Please copy out every row below that contains the word "lowest", matching its case.

ENTRIES PROVIDED –
=== Begin Enclosure ===

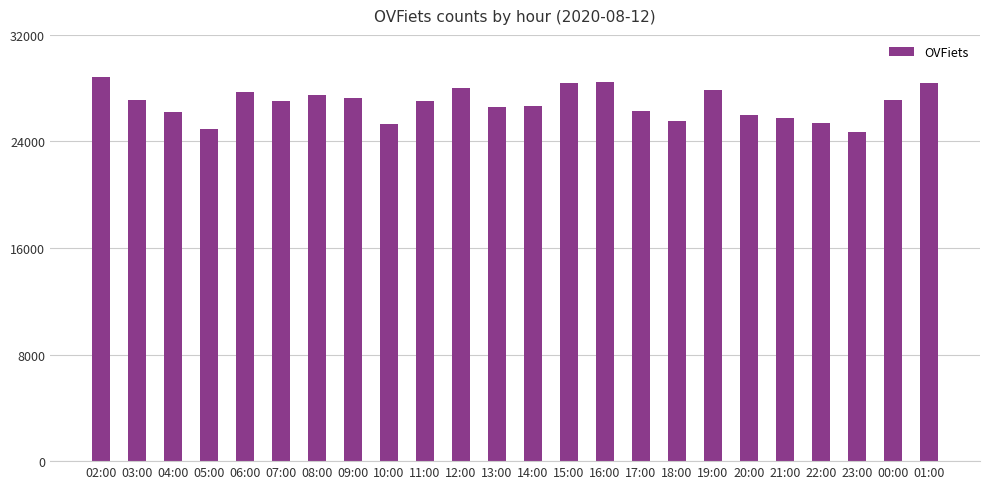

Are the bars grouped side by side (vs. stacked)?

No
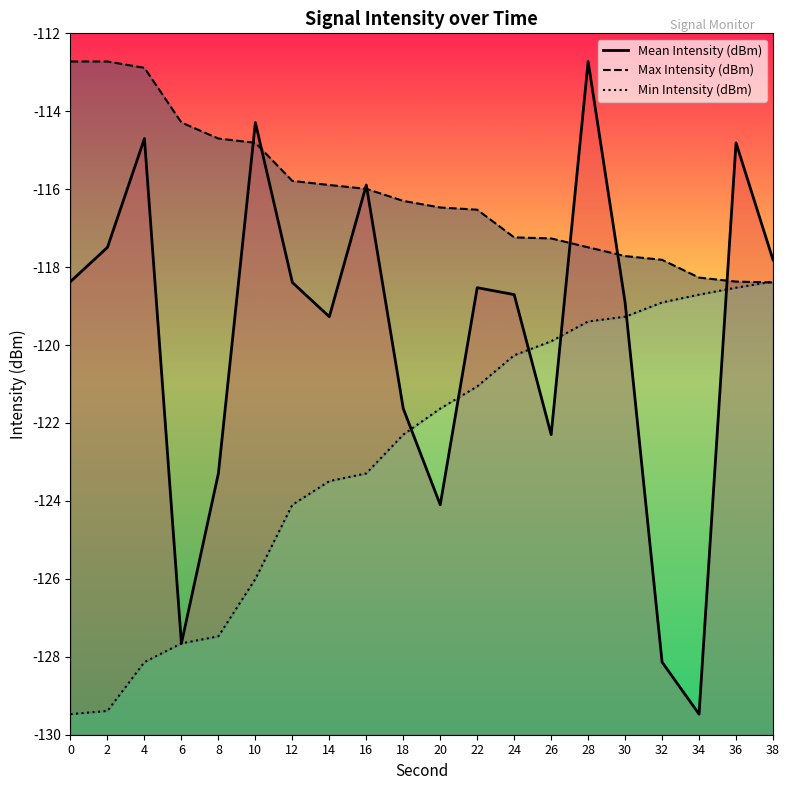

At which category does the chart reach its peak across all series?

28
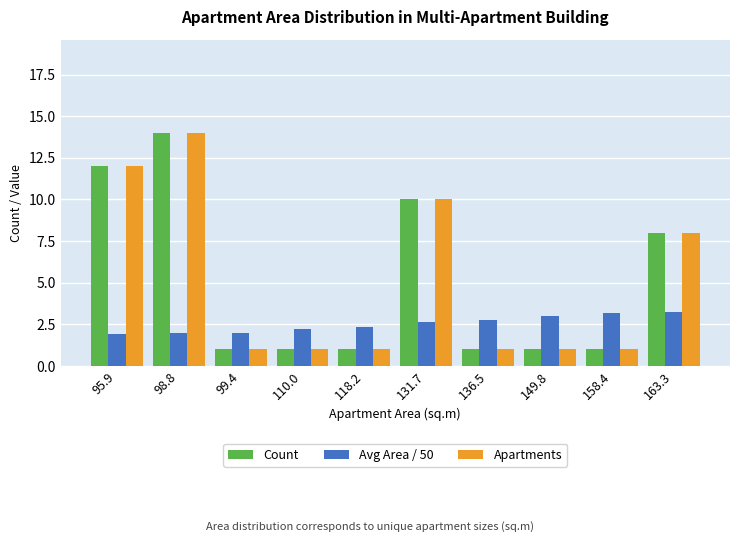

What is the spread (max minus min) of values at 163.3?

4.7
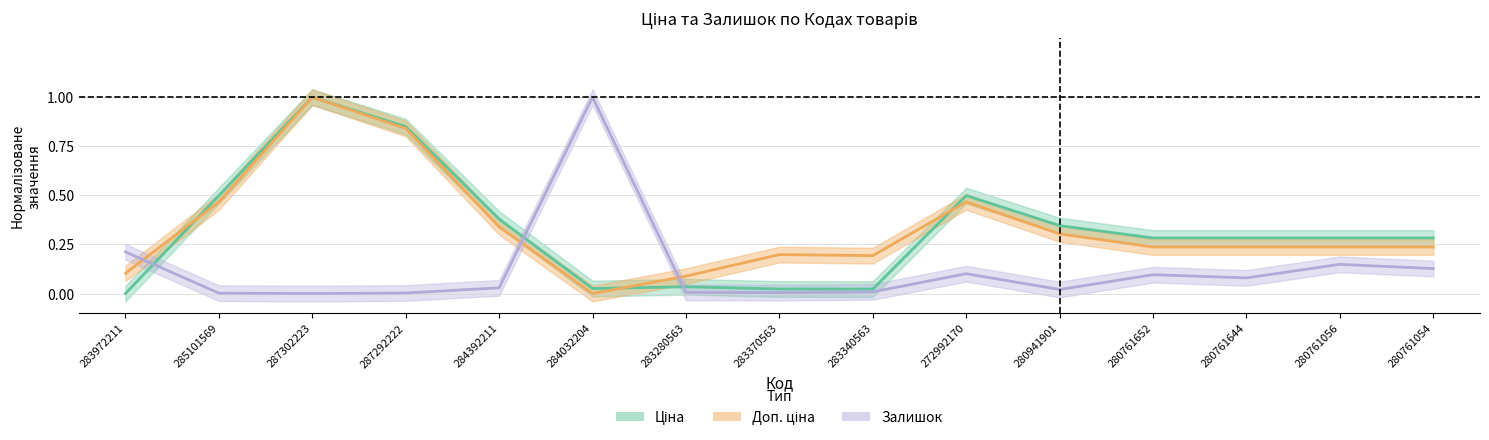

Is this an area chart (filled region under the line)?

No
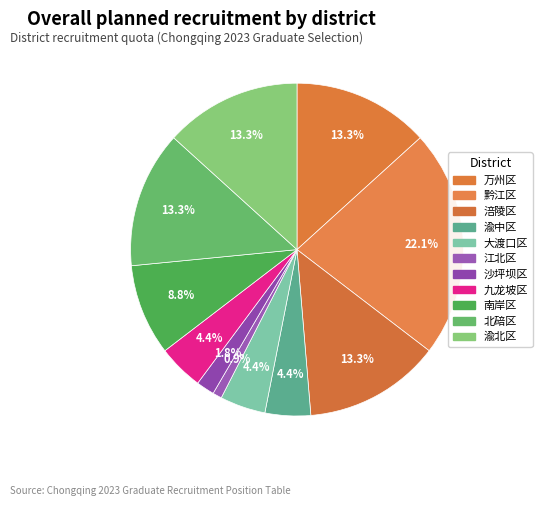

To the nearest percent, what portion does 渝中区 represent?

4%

=== End Enclosure ===
=== Begin Enclosure ===

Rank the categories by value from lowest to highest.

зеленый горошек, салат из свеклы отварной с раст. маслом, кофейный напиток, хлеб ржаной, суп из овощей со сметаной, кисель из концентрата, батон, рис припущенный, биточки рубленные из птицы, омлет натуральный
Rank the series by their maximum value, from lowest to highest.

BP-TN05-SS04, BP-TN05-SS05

=== End Enclosure ===
=== Begin Enclosure ===

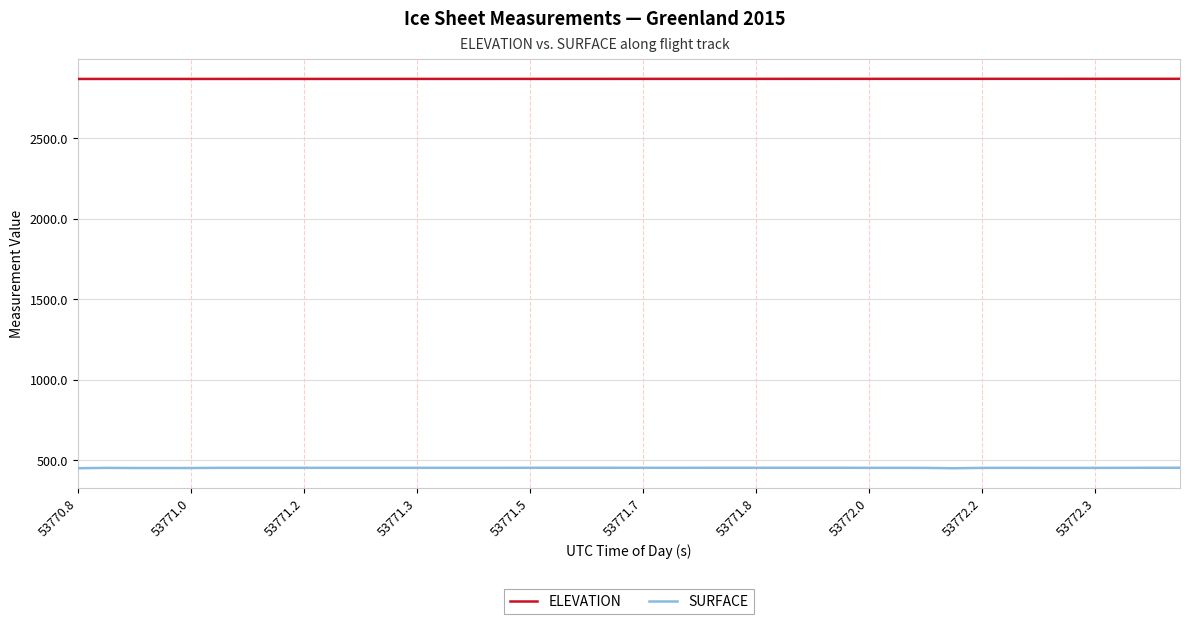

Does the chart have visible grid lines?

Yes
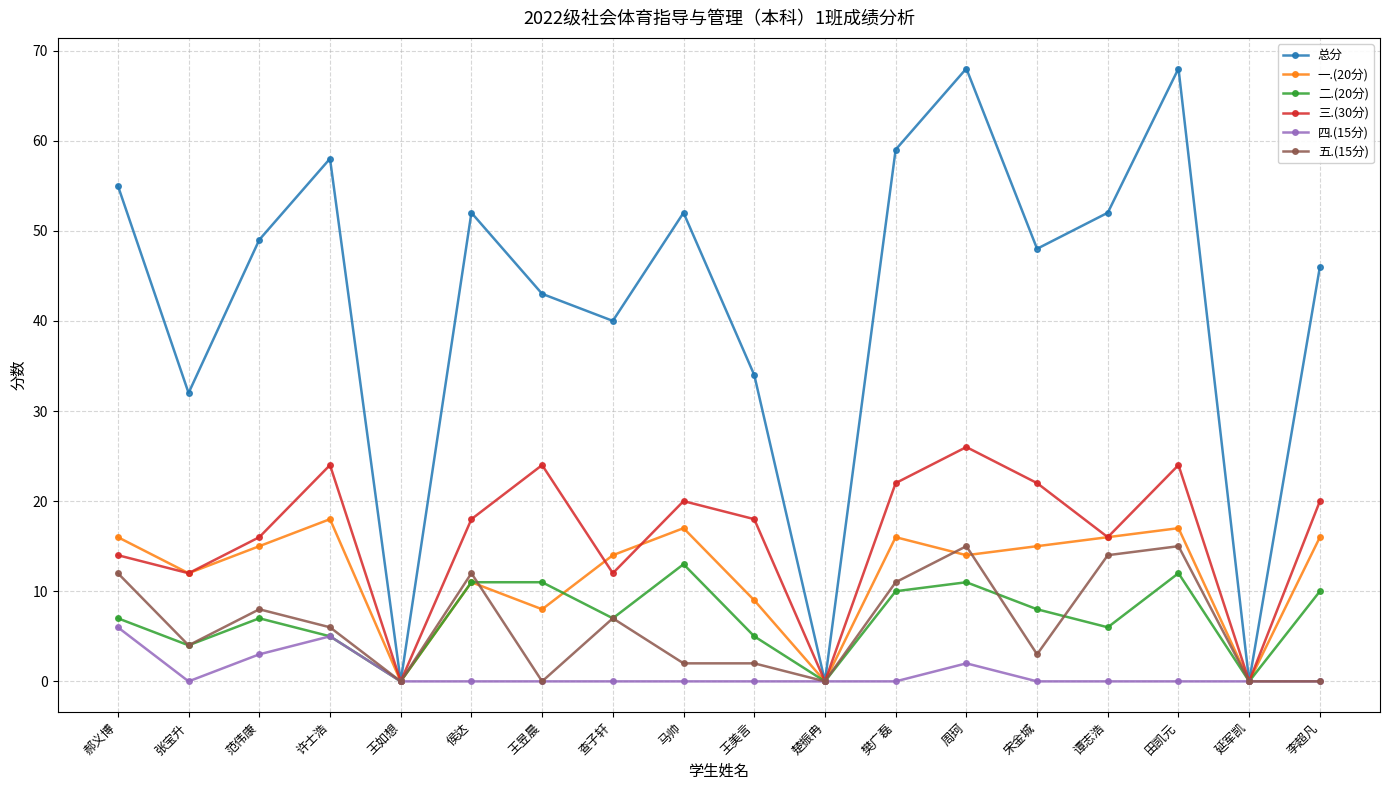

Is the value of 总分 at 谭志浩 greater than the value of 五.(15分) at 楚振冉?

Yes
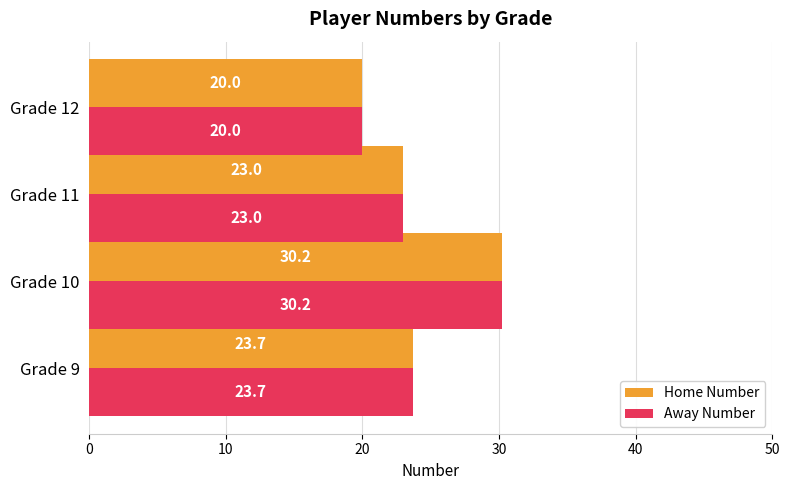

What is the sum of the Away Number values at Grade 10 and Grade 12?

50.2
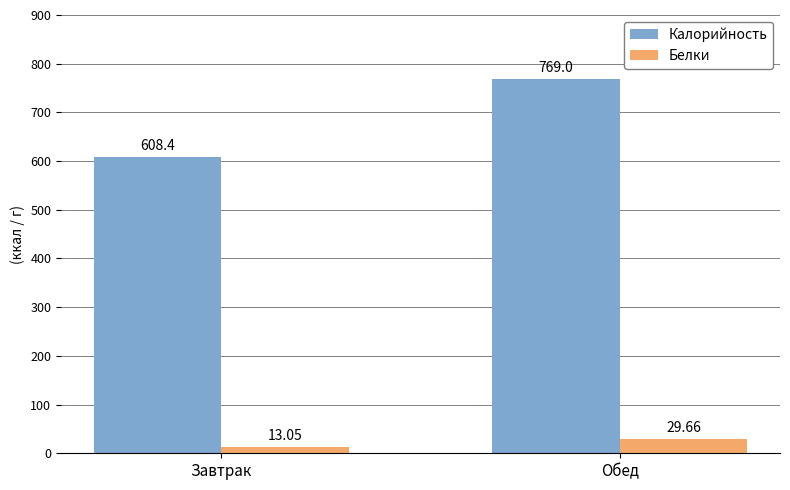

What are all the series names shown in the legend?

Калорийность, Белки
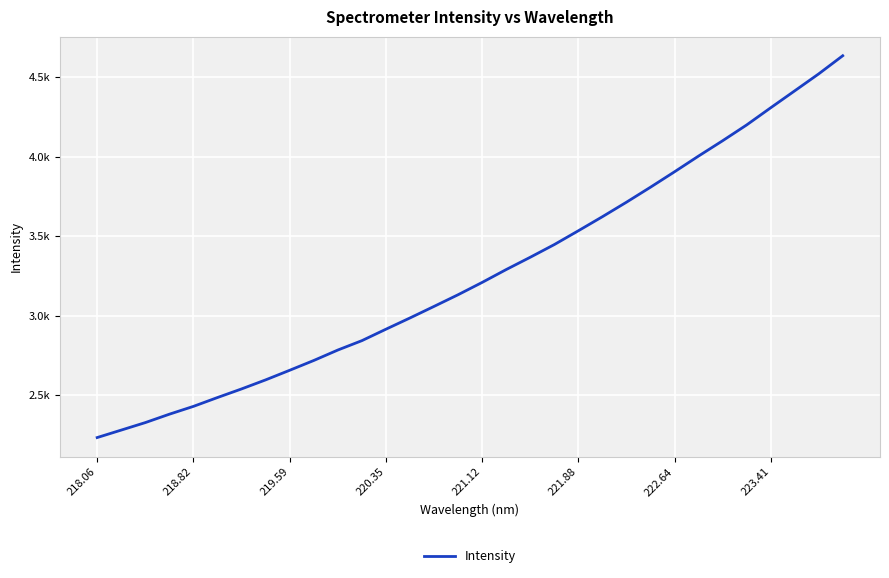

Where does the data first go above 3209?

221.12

=== End Enclosure ===

ANSWER SPACE –
Rank the categories by value from lowest to highest.
Rank the series by their maximum value, from lowest to highest.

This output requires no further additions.